- Exercise
Restate the records that follow word for word; no pictures should appear.

- Records provided

--------------------

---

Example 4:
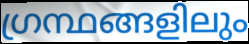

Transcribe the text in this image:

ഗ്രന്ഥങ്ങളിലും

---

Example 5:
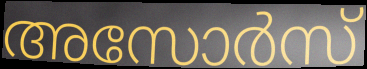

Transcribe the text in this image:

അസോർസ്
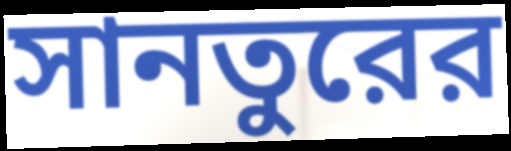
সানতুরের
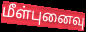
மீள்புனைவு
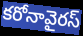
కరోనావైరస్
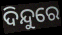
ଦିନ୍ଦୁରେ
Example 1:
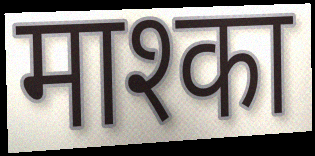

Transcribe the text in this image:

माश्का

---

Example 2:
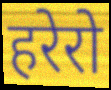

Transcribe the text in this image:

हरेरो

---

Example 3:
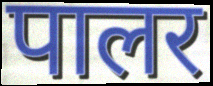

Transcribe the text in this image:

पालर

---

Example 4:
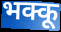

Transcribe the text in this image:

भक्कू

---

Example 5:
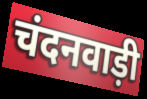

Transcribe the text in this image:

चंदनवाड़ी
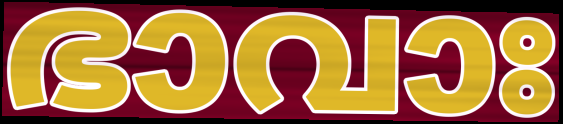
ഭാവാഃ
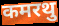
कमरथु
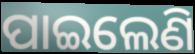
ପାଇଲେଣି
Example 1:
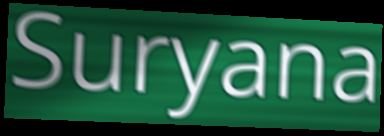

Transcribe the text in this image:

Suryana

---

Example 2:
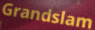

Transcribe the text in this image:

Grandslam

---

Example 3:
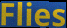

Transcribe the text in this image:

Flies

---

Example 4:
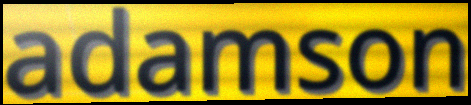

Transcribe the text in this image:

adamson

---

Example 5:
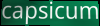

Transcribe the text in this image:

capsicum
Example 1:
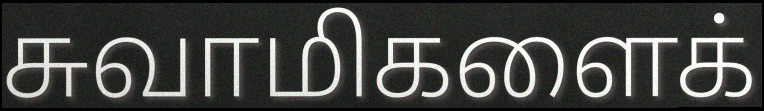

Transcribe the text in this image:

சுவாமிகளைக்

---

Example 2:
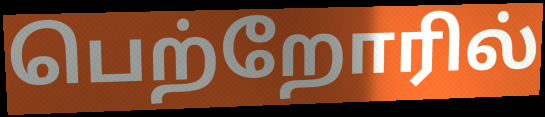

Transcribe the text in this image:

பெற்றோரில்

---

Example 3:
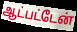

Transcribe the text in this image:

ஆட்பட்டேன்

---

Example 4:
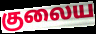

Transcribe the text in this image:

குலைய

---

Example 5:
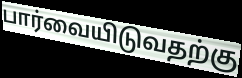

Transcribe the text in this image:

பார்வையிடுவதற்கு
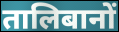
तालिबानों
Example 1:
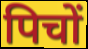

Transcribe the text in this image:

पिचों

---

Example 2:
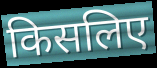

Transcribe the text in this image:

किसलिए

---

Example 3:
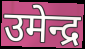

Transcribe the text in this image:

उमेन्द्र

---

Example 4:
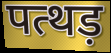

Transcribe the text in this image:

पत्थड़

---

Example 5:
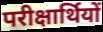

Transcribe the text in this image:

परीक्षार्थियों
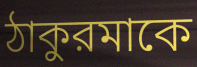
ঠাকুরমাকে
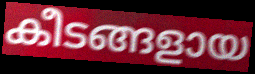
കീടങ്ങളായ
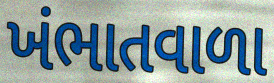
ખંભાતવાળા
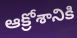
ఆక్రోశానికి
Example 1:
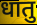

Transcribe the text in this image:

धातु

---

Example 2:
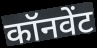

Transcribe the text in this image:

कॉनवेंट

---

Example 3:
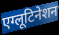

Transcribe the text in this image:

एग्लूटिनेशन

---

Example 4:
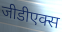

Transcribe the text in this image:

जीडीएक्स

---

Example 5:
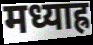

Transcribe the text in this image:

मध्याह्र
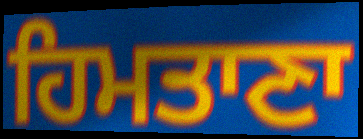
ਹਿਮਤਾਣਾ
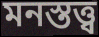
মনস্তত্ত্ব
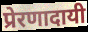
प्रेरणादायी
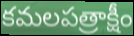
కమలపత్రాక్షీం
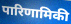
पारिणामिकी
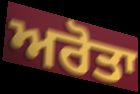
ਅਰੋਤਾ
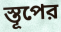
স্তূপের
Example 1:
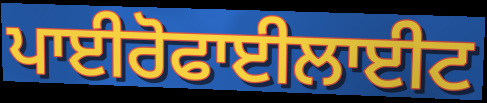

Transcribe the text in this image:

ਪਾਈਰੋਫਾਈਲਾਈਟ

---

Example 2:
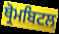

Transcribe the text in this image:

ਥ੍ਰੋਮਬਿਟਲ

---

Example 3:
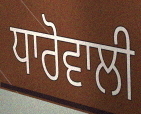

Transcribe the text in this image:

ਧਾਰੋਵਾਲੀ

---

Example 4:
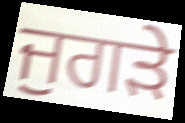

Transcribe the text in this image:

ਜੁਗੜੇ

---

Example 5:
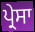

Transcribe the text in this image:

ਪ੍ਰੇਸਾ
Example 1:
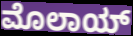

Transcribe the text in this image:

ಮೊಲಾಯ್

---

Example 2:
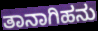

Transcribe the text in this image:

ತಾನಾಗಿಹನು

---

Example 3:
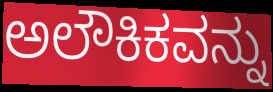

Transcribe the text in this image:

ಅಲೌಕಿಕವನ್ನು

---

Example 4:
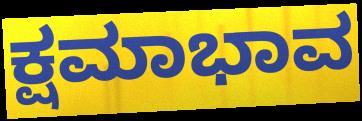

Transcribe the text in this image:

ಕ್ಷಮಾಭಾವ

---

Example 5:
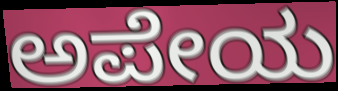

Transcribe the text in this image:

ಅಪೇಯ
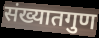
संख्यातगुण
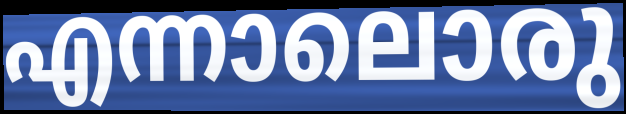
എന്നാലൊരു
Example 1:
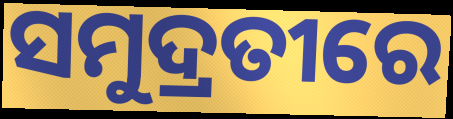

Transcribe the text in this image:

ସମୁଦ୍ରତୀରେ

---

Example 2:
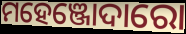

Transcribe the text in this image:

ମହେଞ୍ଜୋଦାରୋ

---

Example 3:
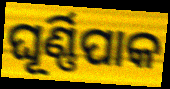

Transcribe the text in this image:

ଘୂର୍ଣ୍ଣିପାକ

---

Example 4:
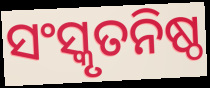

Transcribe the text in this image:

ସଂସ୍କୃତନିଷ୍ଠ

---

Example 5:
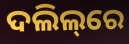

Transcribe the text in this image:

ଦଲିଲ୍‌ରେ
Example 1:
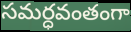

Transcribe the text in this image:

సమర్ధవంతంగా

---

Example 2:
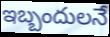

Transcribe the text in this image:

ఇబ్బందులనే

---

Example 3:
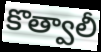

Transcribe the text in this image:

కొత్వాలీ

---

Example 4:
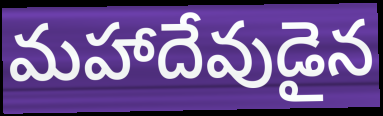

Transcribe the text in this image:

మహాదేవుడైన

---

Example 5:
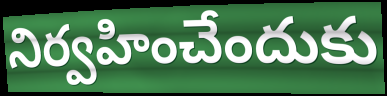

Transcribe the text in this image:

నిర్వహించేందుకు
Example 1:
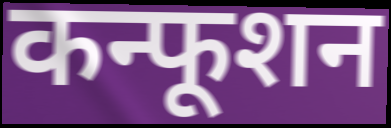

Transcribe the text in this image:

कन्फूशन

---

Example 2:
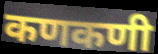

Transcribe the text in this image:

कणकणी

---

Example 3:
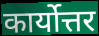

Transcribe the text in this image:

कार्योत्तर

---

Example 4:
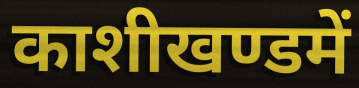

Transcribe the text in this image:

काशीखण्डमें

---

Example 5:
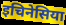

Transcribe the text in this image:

--------------------

- Task solution
---

Example 4:

Transcribe the text in this image:

ഗ്രന്ഥങ്ങളിലും

---

Example 5:

Transcribe the text in this image:

അസോർസ്
সানতুরের
மீள்புனைவு
కరోనావైరస్
ଦିନ୍ଦୁରେ
Example 1:

Transcribe the text in this image:

माश्का

---

Example 2:

Transcribe the text in this image:

हरेरो

---

Example 3:

Transcribe the text in this image:

पालर

---

Example 4:

Transcribe the text in this image:

भक्कू

---

Example 5:

Transcribe the text in this image:

चंदनवाड़ी
ഭാവാഃ
कमरथु
ପାଇଲେଣି
Example 1:

Transcribe the text in this image:

Suryana

---

Example 2:

Transcribe the text in this image:

Grandslam

---

Example 3:

Transcribe the text in this image:

Flies

---

Example 4:

Transcribe the text in this image:

adamson

---

Example 5:

Transcribe the text in this image:

capsicum
Example 1:

Transcribe the text in this image:

சுவாமிகளைக்

---

Example 2:

Transcribe the text in this image:

பெற்றோரில்

---

Example 3:

Transcribe the text in this image:

ஆட்பட்டேன்

---

Example 4:

Transcribe the text in this image:

குலைய

---

Example 5:

Transcribe the text in this image:

பார்வையிடுவதற்கு
तालिबानों
Example 1:

Transcribe the text in this image:

पिचों

---

Example 2:

Transcribe the text in this image:

किसलिए

---

Example 3:

Transcribe the text in this image:

उमेन्द्र

---

Example 4:

Transcribe the text in this image:

पत्थड़

---

Example 5:

Transcribe the text in this image:

परीक्षार्थियों
ঠাকুরমাকে
കീടങ്ങളായ
ખંભાતવાળા
ఆక్రోశానికి
Example 1:

Transcribe the text in this image:

धातु

---

Example 2:

Transcribe the text in this image:

कॉनवेंट

---

Example 3:

Transcribe the text in this image:

एग्लूटिनेशन

---

Example 4:

Transcribe the text in this image:

जीडीएक्स

---

Example 5:

Transcribe the text in this image:

मध्याह्र
ਹਿਮਤਾਣਾ
মনস্তত্ত্ব
प्रेरणादायी
కమలపత్రాక్షీం
पारिणामिकी
ਅਰੋਤਾ
স্তূপের
Example 1:

Transcribe the text in this image:

ਪਾਈਰੋਫਾਈਲਾਈਟ

---

Example 2:

Transcribe the text in this image:

ਥ੍ਰੋਮਬਿਟਲ

---

Example 3:

Transcribe the text in this image:

ਧਾਰੋਵਾਲੀ

---

Example 4:

Transcribe the text in this image:

ਜੁਗੜੇ

---

Example 5:

Transcribe the text in this image:

ਪ੍ਰੇਸਾ
Example 1:

Transcribe the text in this image:

ಮೊಲಾಯ್

---

Example 2:

Transcribe the text in this image:

ತಾನಾಗಿಹನು

---

Example 3:

Transcribe the text in this image:

ಅಲೌಕಿಕವನ್ನು

---

Example 4:

Transcribe the text in this image:

ಕ್ಷಮಾಭಾವ

---

Example 5:

Transcribe the text in this image:

ಅಪೇಯ
संख्यातगुण
എന്നാലൊരു
Example 1:

Transcribe the text in this image:

ସମୁଦ୍ରତୀରେ

---

Example 2:

Transcribe the text in this image:

ମହେଞ୍ଜୋଦାରୋ

---

Example 3:

Transcribe the text in this image:

ଘୂର୍ଣ୍ଣିପାକ

---

Example 4:

Transcribe the text in this image:

ସଂସ୍କୃତନିଷ୍ଠ

---

Example 5:

Transcribe the text in this image:

ଦଲିଲ୍‌ରେ
Example 1:

Transcribe the text in this image:

సమర్ధవంతంగా

---

Example 2:

Transcribe the text in this image:

ఇబ్బందులనే

---

Example 3:

Transcribe the text in this image:

కొత్వాలీ

---

Example 4:

Transcribe the text in this image:

మహాదేవుడైన

---

Example 5:

Transcribe the text in this image:

నిర్వహించేందుకు
Example 1:

Transcribe the text in this image:

कन्फूशन

---

Example 2:

Transcribe the text in this image:

कणकणी

---

Example 3:

Transcribe the text in this image:

कार्योत्तर

---

Example 4:

Transcribe the text in this image:

काशीखण्डमें

---

Example 5:

Transcribe the text in this image:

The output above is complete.